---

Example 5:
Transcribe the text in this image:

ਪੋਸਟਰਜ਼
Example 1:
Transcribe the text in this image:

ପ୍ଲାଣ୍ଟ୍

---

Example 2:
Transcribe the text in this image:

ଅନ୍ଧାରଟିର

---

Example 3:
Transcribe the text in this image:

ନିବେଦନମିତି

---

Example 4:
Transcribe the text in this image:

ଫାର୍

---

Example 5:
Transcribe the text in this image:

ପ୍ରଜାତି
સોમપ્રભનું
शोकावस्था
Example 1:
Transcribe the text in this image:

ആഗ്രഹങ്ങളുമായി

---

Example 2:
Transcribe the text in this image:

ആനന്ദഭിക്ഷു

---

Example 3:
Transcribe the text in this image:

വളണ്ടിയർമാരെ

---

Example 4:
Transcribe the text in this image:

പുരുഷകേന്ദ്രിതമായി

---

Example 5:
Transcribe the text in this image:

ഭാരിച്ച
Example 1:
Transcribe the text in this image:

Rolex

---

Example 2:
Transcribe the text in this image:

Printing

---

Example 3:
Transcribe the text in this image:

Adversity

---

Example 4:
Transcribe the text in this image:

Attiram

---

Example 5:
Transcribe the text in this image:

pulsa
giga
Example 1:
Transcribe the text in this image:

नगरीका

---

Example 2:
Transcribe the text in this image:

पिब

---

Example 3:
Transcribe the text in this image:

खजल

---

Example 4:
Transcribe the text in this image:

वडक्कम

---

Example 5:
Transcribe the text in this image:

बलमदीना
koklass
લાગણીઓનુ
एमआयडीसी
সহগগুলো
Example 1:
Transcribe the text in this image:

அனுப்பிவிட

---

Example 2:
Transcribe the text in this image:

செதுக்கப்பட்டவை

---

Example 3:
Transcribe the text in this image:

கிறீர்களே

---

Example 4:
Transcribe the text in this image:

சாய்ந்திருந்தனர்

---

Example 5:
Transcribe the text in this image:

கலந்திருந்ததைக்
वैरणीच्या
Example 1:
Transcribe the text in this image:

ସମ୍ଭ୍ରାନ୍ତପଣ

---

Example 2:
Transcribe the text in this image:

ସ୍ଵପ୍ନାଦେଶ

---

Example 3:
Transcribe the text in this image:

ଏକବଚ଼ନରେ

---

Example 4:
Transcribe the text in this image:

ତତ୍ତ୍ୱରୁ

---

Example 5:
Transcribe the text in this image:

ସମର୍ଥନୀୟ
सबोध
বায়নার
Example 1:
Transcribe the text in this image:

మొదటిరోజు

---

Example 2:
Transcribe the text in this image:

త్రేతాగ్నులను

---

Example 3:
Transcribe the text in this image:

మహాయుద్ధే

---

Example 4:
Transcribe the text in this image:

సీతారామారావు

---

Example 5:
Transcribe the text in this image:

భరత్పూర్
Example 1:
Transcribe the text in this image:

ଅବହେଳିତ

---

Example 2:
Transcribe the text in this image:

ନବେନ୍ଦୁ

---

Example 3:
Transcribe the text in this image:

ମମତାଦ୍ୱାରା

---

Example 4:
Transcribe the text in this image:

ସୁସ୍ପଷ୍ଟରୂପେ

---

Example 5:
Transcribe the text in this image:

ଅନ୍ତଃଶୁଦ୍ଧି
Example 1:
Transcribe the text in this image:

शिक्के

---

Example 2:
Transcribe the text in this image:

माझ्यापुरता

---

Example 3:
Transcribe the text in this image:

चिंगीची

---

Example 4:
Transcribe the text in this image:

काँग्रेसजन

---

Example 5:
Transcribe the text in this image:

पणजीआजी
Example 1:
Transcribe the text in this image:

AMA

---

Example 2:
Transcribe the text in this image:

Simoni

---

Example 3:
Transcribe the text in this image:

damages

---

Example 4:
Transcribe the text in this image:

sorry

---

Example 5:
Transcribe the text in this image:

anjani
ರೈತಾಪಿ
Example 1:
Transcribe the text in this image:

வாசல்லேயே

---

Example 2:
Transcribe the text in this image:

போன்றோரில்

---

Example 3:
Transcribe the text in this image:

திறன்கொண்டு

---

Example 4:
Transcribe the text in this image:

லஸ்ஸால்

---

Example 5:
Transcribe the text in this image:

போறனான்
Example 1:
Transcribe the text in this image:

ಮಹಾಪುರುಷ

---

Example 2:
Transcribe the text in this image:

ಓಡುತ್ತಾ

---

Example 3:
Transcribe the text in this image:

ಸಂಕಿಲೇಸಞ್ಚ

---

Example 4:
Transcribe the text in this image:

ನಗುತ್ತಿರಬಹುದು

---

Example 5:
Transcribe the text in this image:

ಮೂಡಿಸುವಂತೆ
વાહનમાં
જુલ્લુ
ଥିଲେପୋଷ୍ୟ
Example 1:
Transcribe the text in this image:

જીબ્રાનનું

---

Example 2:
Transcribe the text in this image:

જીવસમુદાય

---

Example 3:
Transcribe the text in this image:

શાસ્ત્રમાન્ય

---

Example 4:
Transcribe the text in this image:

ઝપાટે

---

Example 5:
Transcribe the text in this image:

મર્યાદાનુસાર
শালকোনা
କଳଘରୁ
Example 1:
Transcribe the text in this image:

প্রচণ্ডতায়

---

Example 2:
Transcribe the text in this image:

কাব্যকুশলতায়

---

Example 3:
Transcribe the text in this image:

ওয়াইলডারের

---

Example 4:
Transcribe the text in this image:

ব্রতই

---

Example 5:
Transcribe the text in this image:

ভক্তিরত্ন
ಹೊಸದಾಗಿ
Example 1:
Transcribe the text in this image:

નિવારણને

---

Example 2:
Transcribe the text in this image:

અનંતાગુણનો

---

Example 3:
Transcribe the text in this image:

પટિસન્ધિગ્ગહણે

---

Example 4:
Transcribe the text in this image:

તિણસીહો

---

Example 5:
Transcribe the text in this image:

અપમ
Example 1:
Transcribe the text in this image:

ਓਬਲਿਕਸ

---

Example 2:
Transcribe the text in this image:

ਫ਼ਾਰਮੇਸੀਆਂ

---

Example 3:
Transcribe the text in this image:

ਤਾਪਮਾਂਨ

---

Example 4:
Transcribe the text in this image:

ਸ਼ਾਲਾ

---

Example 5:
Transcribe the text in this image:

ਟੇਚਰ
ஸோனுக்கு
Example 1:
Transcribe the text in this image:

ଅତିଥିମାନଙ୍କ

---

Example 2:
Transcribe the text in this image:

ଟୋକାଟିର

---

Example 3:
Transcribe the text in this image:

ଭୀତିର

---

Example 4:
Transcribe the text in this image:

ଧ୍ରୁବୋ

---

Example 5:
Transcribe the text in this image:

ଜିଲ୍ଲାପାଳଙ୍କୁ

————————

* [PROBLEM DESCRIPTION] An unaltered copy of the listing above must form the answer.

* [SOLVED EXERCISE]
---

Example 5:
Transcribe the text in this image:

ਪੋਸਟਰਜ਼
Example 1:
Transcribe the text in this image:

ପ୍ଲାଣ୍ଟ୍

---

Example 2:
Transcribe the text in this image:

ଅନ୍ଧାରଟିର

---

Example 3:
Transcribe the text in this image:

ନିବେଦନମିତି

---

Example 4:
Transcribe the text in this image:

ଫାର୍

---

Example 5:
Transcribe the text in this image:

ପ୍ରଜାତି
સોમપ્રભનું
शोकावस्था
Example 1:
Transcribe the text in this image:

ആഗ്രഹങ്ങളുമായി

---

Example 2:
Transcribe the text in this image:

ആനന്ദഭിക്ഷു

---

Example 3:
Transcribe the text in this image:

വളണ്ടിയർമാരെ

---

Example 4:
Transcribe the text in this image:

പുരുഷകേന്ദ്രിതമായി

---

Example 5:
Transcribe the text in this image:

ഭാരിച്ച
Example 1:
Transcribe the text in this image:

Rolex

---

Example 2:
Transcribe the text in this image:

Printing

---

Example 3:
Transcribe the text in this image:

Adversity

---

Example 4:
Transcribe the text in this image:

Attiram

---

Example 5:
Transcribe the text in this image:

pulsa
giga
Example 1:
Transcribe the text in this image:

नगरीका

---

Example 2:
Transcribe the text in this image:

पिब

---

Example 3:
Transcribe the text in this image:

खजल

---

Example 4:
Transcribe the text in this image:

वडक्कम

---

Example 5:
Transcribe the text in this image:

बलमदीना
koklass
લાગણીઓનુ
एमआयडीसी
সহগগুলো
Example 1:
Transcribe the text in this image:

அனுப்பிவிட

---

Example 2:
Transcribe the text in this image:

செதுக்கப்பட்டவை

---

Example 3:
Transcribe the text in this image:

கிறீர்களே

---

Example 4:
Transcribe the text in this image:

சாய்ந்திருந்தனர்

---

Example 5:
Transcribe the text in this image:

கலந்திருந்ததைக்
वैरणीच्या
Example 1:
Transcribe the text in this image:

ସମ୍ଭ୍ରାନ୍ତପଣ

---

Example 2:
Transcribe the text in this image:

ସ୍ଵପ୍ନାଦେଶ

---

Example 3:
Transcribe the text in this image:

ଏକବଚ଼ନରେ

---

Example 4:
Transcribe the text in this image:

ତତ୍ତ୍ୱରୁ

---

Example 5:
Transcribe the text in this image:

ସମର୍ଥନୀୟ
सबोध
বায়নার
Example 1:
Transcribe the text in this image:

మొదటిరోజు

---

Example 2:
Transcribe the text in this image:

త్రేతాగ్నులను

---

Example 3:
Transcribe the text in this image:

మహాయుద్ధే

---

Example 4:
Transcribe the text in this image:

సీతారామారావు

---

Example 5:
Transcribe the text in this image:

భరత్పూర్
Example 1:
Transcribe the text in this image:

ଅବହେଳିତ

---

Example 2:
Transcribe the text in this image:

ନବେନ୍ଦୁ

---

Example 3:
Transcribe the text in this image:

ମମତାଦ୍ୱାରା

---

Example 4:
Transcribe the text in this image:

ସୁସ୍ପଷ୍ଟରୂପେ

---

Example 5:
Transcribe the text in this image:

ଅନ୍ତଃଶୁଦ୍ଧି
Example 1:
Transcribe the text in this image:

शिक्के

---

Example 2:
Transcribe the text in this image:

माझ्यापुरता

---

Example 3:
Transcribe the text in this image:

चिंगीची

---

Example 4:
Transcribe the text in this image:

काँग्रेसजन

---

Example 5:
Transcribe the text in this image:

पणजीआजी
Example 1:
Transcribe the text in this image:

AMA

---

Example 2:
Transcribe the text in this image:

Simoni

---

Example 3:
Transcribe the text in this image:

damages

---

Example 4:
Transcribe the text in this image:

sorry

---

Example 5:
Transcribe the text in this image:

anjani
ರೈತಾಪಿ
Example 1:
Transcribe the text in this image:

வாசல்லேயே

---

Example 2:
Transcribe the text in this image:

போன்றோரில்

---

Example 3:
Transcribe the text in this image:

திறன்கொண்டு

---

Example 4:
Transcribe the text in this image:

லஸ்ஸால்

---

Example 5:
Transcribe the text in this image:

போறனான்
Example 1:
Transcribe the text in this image:

ಮಹಾಪುರುಷ

---

Example 2:
Transcribe the text in this image:

ಓಡುತ್ತಾ

---

Example 3:
Transcribe the text in this image:

ಸಂಕಿಲೇಸಞ್ಚ

---

Example 4:
Transcribe the text in this image:

ನಗುತ್ತಿರಬಹುದು

---

Example 5:
Transcribe the text in this image:

ಮೂಡಿಸುವಂತೆ
વાહનમાં
જુલ્લુ
ଥିଲେପୋଷ୍ୟ
Example 1:
Transcribe the text in this image:

જીબ્રાનનું

---

Example 2:
Transcribe the text in this image:

જીવસમુદાય

---

Example 3:
Transcribe the text in this image:

શાસ્ત્રમાન્ય

---

Example 4:
Transcribe the text in this image:

ઝપાટે

---

Example 5:
Transcribe the text in this image:

મર્યાદાનુસાર
শালকোনা
କଳଘରୁ
Example 1:
Transcribe the text in this image:

প্রচণ্ডতায়

---

Example 2:
Transcribe the text in this image:

কাব্যকুশলতায়

---

Example 3:
Transcribe the text in this image:

ওয়াইলডারের

---

Example 4:
Transcribe the text in this image:

ব্রতই

---

Example 5:
Transcribe the text in this image:

ভক্তিরত্ন
ಹೊಸದಾಗಿ
Example 1:
Transcribe the text in this image:

નિવારણને

---

Example 2:
Transcribe the text in this image:

અનંતાગુણનો

---

Example 3:
Transcribe the text in this image:

પટિસન્ધિગ્ગહણે

---

Example 4:
Transcribe the text in this image:

તિણસીહો

---

Example 5:
Transcribe the text in this image:

અપમ
Example 1:
Transcribe the text in this image:

ਓਬਲਿਕਸ

---

Example 2:
Transcribe the text in this image:

ਫ਼ਾਰਮੇਸੀਆਂ

---

Example 3:
Transcribe the text in this image:

ਤਾਪਮਾਂਨ

---

Example 4:
Transcribe the text in this image:

ਸ਼ਾਲਾ

---

Example 5:
Transcribe the text in this image:

ਟੇਚਰ
ஸோனுக்கு
Example 1:
Transcribe the text in this image:

ଅତିଥିମାନଙ୍କ

---

Example 2:
Transcribe the text in this image:

ଟୋକାଟିର

---

Example 3:
Transcribe the text in this image:

ଭୀତିର

---

Example 4:
Transcribe the text in this image:

ଧ୍ରୁବୋ

---

Example 5:
Transcribe the text in this image:

ଜିଲ୍ଲାପାଳଙ୍କୁ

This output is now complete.